On a visité les coulisses des Bains et Lavoirs ...

Jeudi 3 décembre, en fin de journée, nous sommes partis découvrir le bâtiment des Bains et Lavoirs du quai baco. Yannick Royer, bénévole auprès du « Collectif des Bains Douches » (Cobadou), nous a ouvert les portes de ce lieu unique construit au milieu du XIXème siècle et toujours en activité aujourd’hui.

Un bâtiment dessiné par Henri-Théodore Driollet

Yannick nous a tout d’abord fait observer le bâtiment vu de l’extérieur. Il a été construit par l’architecte Henri-Thédore Driollet dans les années 1850, ce dernier a notamment dessiné les plans de la fontaine de la place Royale à Nantes. Il nous a expliqué que cette structure a été conçue pour accueillir, sur la gauche à l’entrée, les bains et sur la droite, les lavoirs, au dessus desquels la chaufferie était installée. 6 bains pour les indigents se situaient à l’extrémité du bâtiment à gauche, ainsi que des bains médicamenteux pour soigner les maladies de la peau. Aujourd’hui, la partie de droite a été aménagée en douches pour des personnes en situation de précarité. Il faut savoir qu’à l’origine le bâtiment était plus grand, mais que la partie des lavoirs a été rasée en 1967.

JPEG - 1.5 Mo

Ce type de structure fut la première à être construite en France et elle est la dernière actuellement toujours en fonction en Europe. Entre 1850 et 1950, 5 autres Bains Douches ont vu le jour à Nantes. Puis vers 1980, ils ont été progressivement fermés et regroupés dans celui du quai Baco. Le Collectif des Bains Douches a vu le jour il y a 7 ou 8 ans, nous raconte Yannick, quand la municipalité a décidé de faire des travaux sur le bâtiment et de détruire la cheminée pour mettre des antennes téléphoniques. Un mouvement citoyen, amené par les habitants du quartier, s’est construit pour protester contre cette dégradation d’un édifice historique appartenant au patrimoine nantais.

JPEG - 87.8 ko

Les modifications intérieures

Nous sommes ensuite rentrés dans l’édifice et Yannick nous a décrit les changements qui ont été apportés au bâtiment. Tout d’abord dans les années 1860, des travaux de rénovation ont été réalisés du fait que les bains et lavoirs étaient perçus « comme un cloaque parfait » par les habitants selon la presse.

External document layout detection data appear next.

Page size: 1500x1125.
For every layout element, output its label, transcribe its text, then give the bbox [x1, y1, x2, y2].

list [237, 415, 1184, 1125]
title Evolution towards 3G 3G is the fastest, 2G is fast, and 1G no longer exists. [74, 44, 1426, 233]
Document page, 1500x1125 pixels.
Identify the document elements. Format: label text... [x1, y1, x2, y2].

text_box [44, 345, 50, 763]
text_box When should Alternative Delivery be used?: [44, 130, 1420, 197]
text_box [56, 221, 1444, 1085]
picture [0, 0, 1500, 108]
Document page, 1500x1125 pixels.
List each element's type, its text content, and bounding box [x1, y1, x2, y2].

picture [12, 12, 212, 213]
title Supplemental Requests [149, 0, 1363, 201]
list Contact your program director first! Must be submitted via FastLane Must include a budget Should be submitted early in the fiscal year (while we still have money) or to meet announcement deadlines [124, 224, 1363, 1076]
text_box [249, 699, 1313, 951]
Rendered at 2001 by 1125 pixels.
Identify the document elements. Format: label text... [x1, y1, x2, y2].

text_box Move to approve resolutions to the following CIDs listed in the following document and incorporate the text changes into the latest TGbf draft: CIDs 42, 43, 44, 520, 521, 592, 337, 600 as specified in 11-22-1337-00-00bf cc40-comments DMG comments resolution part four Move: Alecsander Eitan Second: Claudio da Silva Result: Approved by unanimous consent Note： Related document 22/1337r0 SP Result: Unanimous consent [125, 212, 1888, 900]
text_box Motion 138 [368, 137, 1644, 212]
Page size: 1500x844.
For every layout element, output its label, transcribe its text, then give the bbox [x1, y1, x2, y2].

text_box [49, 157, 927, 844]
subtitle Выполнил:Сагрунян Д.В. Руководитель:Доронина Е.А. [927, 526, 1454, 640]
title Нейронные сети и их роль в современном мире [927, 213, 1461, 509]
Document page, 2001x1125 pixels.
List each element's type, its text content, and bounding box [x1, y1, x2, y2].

Puis, dans les années 1985, la structure devient une « Maison des associations » et le lieu a été réaménagé en bureaux pour accueillir les associations du quartier.

JPEG - 1.5 Mo

Ensuite, une petite histoire sur l’origine des Bains et Lavoirs publics en France nous a été contée. C’est Napoléon III qui a vu ce type de structure en Angleterre et qui a ramené le concept en France. L’état a payé un tiers de la construction du Bains et Lavoirs que nous visitons. La difficulté a toujours été de trouver l’équilibre financier entre les bains, qui sont bénéficiaires et les lavoirs, qui sont déficitaires. Ainsi des bains pour les premières classes ont été aménagés à l’étage.

JPEG - 1.5 Mo
Yannick nous montre que le première étage comportait des bains pour les premières classes. Ils bénéficiaient de plus de lumière grâce à la verrière.

Grâce à une présentation 3D, Valentin Grimaud a numérisé le bâtiment, nous avons eu la chance de nous projeter dans les locaux du temps de sa pleine activité. Ainsi, Yannick nous a montré où devait se situer le bac de rinçage, la salle de repassage et un séchoir. Un baquet de linge était aussi mis dans le cuvier et tournait pendant 1h. Il nous expliquait aussi que les enfants venaient avec leur mère qui venaient laver le linge, donc il y avait des espaces pour les occuper.

 « - Comment séchait le linge ? », demande un participant.
« - Dans un séchoir à tiroirs, le linge était installé près de la cheminée. Le séchoir était toujours au dessus des lavoirs. » 

Il y avait plusieurs salariés : une personne à l’accueil, une personne à chaque étage appelée « une baigneuse » qui s’occupait des bains et aussi un chauffeur en charge de la chaufferie. Ce dernier logeait dans le bâtiment avec sa famille à l’étage jusque dans les années 1985.

Du fait que les Bains et Lavoirs sont toujours en activité aujourd’hui, nous avons eu la chance de visiter un lieu unique à Nantes, mais aussi en France et en Europe ! Cet édifice du XIXieme siècle fait partie d’un patrimoine rare au niveau architectural, mais également au niveau social.